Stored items
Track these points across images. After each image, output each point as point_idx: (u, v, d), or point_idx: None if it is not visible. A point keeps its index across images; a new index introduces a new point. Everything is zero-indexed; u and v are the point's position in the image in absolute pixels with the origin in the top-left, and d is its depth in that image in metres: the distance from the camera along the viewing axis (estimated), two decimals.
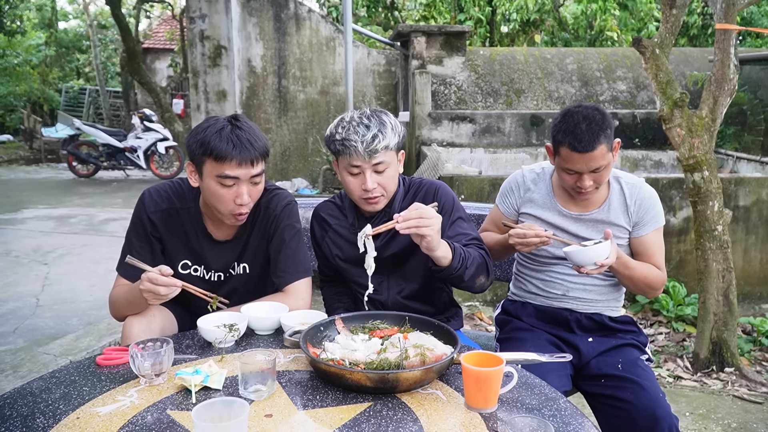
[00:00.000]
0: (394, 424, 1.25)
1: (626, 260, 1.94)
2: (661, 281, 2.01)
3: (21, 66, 17.06)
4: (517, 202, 2.14)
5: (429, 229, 1.62)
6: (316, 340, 1.57)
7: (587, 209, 2.03)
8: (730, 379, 3.31)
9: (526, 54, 7.00)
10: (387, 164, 1.85)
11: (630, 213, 2.00)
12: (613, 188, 2.03)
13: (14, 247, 6.09)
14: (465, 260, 1.76)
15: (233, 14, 6.64)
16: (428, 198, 1.96)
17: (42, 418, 1.27)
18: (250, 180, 1.79)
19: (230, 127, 1.76)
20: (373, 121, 1.83)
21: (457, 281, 1.82)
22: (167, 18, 19.65)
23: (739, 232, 4.44)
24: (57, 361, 3.28)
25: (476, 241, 1.91)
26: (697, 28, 10.52)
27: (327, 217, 2.08)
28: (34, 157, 14.09)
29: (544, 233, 1.88)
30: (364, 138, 1.79)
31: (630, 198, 2.00)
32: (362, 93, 7.09)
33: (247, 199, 1.80)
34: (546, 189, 2.10)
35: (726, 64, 3.33)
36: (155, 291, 1.62)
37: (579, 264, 1.84)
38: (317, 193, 6.21)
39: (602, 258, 1.81)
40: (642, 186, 2.02)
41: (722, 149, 5.92)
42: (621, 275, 1.96)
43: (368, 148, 1.80)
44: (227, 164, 1.73)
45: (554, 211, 2.07)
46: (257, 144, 1.77)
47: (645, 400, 1.75)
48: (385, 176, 1.86)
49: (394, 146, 1.86)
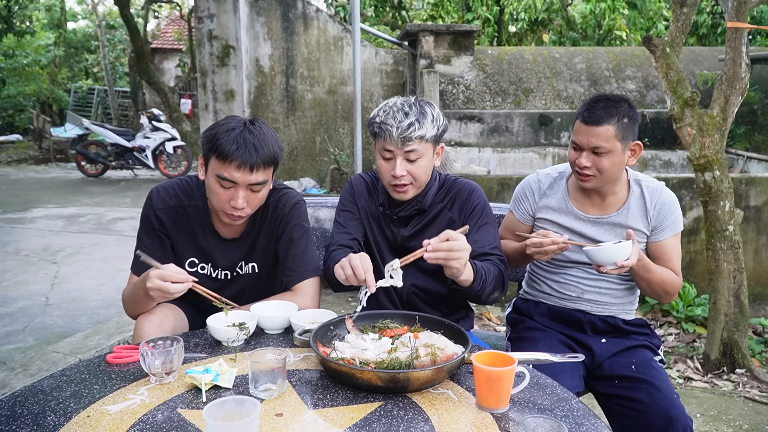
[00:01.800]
0: (405, 424, 1.24)
1: (647, 263, 1.91)
2: (677, 286, 1.99)
3: (30, 66, 17.17)
4: (533, 207, 2.12)
5: (457, 262, 1.62)
6: (326, 339, 1.57)
7: (605, 212, 2.01)
8: (741, 381, 3.29)
9: (534, 53, 6.98)
10: (420, 154, 1.85)
11: (649, 217, 1.97)
12: (633, 191, 2.00)
13: (24, 246, 6.13)
14: (485, 281, 1.76)
15: (241, 14, 6.65)
16: (461, 198, 1.97)
17: (53, 416, 1.27)
18: (248, 186, 1.76)
19: (242, 128, 1.74)
20: (413, 110, 1.83)
21: (475, 299, 1.87)
22: (175, 18, 19.72)
23: (750, 233, 4.40)
24: (66, 359, 3.29)
25: (497, 251, 1.91)
26: (706, 27, 10.45)
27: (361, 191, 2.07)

### Brief
Give again exactly, and only, the lines above starting at the one with "8: (730, 379, 3.31)" and ending at the one with "28: (34, 157, 14.09)".

### Output
8: (730, 379, 3.31)
9: (526, 54, 7.00)
10: (387, 164, 1.85)
11: (630, 213, 2.00)
12: (613, 188, 2.03)
13: (14, 247, 6.09)
14: (465, 260, 1.76)
15: (233, 14, 6.64)
16: (428, 198, 1.96)
17: (42, 418, 1.27)
18: (250, 180, 1.79)
19: (230, 127, 1.76)
20: (373, 121, 1.83)
21: (457, 281, 1.82)
22: (167, 18, 19.65)
23: (739, 232, 4.44)
24: (57, 361, 3.28)
25: (476, 241, 1.91)
26: (697, 28, 10.52)
27: (327, 217, 2.08)
28: (34, 157, 14.09)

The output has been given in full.